WHGV and WCYZ

WHGV: Gainesville, Florida; WCYZ: Ocala, Florida; ; United States;
- Frequencies: WHGV: 99.5 MHz (HD Radio); WCYZ: 99.7 MHz;
- Branding: WHGV: Hot 95.9; WCYZ: Z88.3;

Programming
- Format: WHGV: Christian hip hop; WCYZ: Christian adult contemporary;
- Subchannels: WHGV: HD2: WCYZ simulcast

Ownership
- Owner: Z Ministries, Inc.; (Central Florida Educational Foundation, Inc.);

History
- First air date: WHGV: 1999; WCYZ: 2014;
- Former call signs: WHGV: WBEQ (1998); WWFX (1998–1999); WQVR (1999); WRKG (1999); WBXY (1999–2014); WGMW (2014–2022); ; WCYZ: WGMA (2013–2022);
- Call sign meaning: WHGV: Hot Gainesville; WCYZ: "Cathy", named for volunteer/employee;

Technical information
- Licensing authority: FCC
- Facility ID: WHGV: 76433; WCYZ: 191546;
- Class: WHGV: A; WCYZ: A;
- ERP: WHGV: 2,200 watts; WCYZ: 2,000 watts;
- HAAT: WHGV: 144 meters (472 ft); WCYZ: 174.5 meters (573 ft);
- Transmitter coordinates: WHGV: 29°44′24″N 82°23′11.7″W﻿ / ﻿29.74000°N 82.386583°W; WCYZ: 29°10′59.5″N 82°2′17.1″W﻿ / ﻿29.183194°N 82.038083°W;

Links
- Public license information: WHGV: Public file; LMS; ; WCYZ: Public file; LMS; ;
- Webcast: Listen live
- Website: WHGV: hot959.com; WCYZ: zradio.com;

= WHGV =

Radio station in LaCrosse, Florida

WHGV (99.5 FM) is a Christian hip hop radio station licensed to Gainesville, Florida

WCYZ (99.7 FM) is a Christian adult contemporary radio station licensed to Ocala, Florida.

==History==
Prior to June 1, 2013, the then-WBXY programmed a news/talk format as 99.5 The Star.

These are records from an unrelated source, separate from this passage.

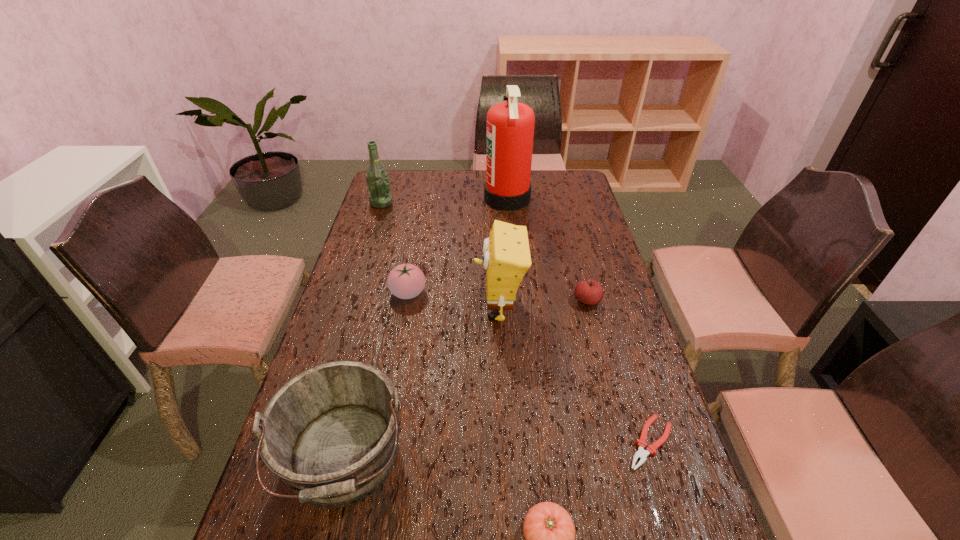
I want to click on beer bottle that is at the far edge, so click(378, 185).

Locate an element on the screen. beer bottle located at the left edge is located at coordinates (378, 185).

You are a GUI agent. You are given a task and a screenshot of the screen. Output one action in this format:
    pyautogui.click(x=<x>, y=<y>)
    Task: Click on the wine bucket at the left edge
    The width and height of the screenshot is (960, 540).
    Given the screenshot: What is the action you would take?
    pyautogui.click(x=330, y=433)

Locate an element on the screen. This screenshot has width=960, height=540. tomato at the left edge is located at coordinates (406, 281).

At what (x,y) coordinates should I click in order to perform the action: click on tomato that is at the right edge. Please return your answer as a coordinate pair (x, y). Looking at the image, I should click on (589, 292).

Find the location of a particular element. pliers situated at the right edge is located at coordinates (651, 449).

Identify the location of object present at the far left corner. The height and width of the screenshot is (540, 960). (378, 185).

In order to click on free point at the far edge in this screenshot , I will do `click(472, 171)`.

In the image, there is a desktop. At what (x,y) coordinates should I click in order to perform the action: click on vacant space at the left edge. Please return your answer as a coordinate pair (x, y). The width and height of the screenshot is (960, 540). Looking at the image, I should click on (353, 296).

The height and width of the screenshot is (540, 960). What are the coordinates of `vacant region at the right edge of the desktop` in the screenshot? It's located at (636, 507).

At that time, following the station's sale from Asterisk Communications to JVC Media, it changed to a dance format billed as "Party 99.5," whose direction was patterned after its sister station in Long Island, New York, WPTY. On December 26, 2013, WBXY's dance format moved to WXJZ; the two stations simulcast until January 2014, when JVC announced the sale of WBXY to RDA Broadcast Holdings, LLC. The sale to RDA Broadcast Holdings, at a price of $3.5 million, was consummated on June 3, 2014; on June 4, 2014, RDA flipped WBXY to a simulcast of the then-WGMA, a new adult standards station in Ocala that had signed on at 99.7 in March. WBXY changed its call sign to WGMW on June 5, 2014. WGMW and WGMA changed their format from adult standards to soft adult contemporary on June 6, 2016.

On August 1, 2022, WGMW changed its format to Christian hip hop as a simulcast of WPOZ-HD2, and WGMA changed its format to Christian adult contemporary as a simulcast of WPOZ. Both switches are part of an acquisition by the station's operator Central Florida Educational Association. On September 1, 2022, WGMW changed its call sign to WHGV and WGMA changed its call sign to WCYZ.

Central Florida Educational Foundation closed on the swap for WCYZ and WHGV in September 30, 2022 and owns both stations.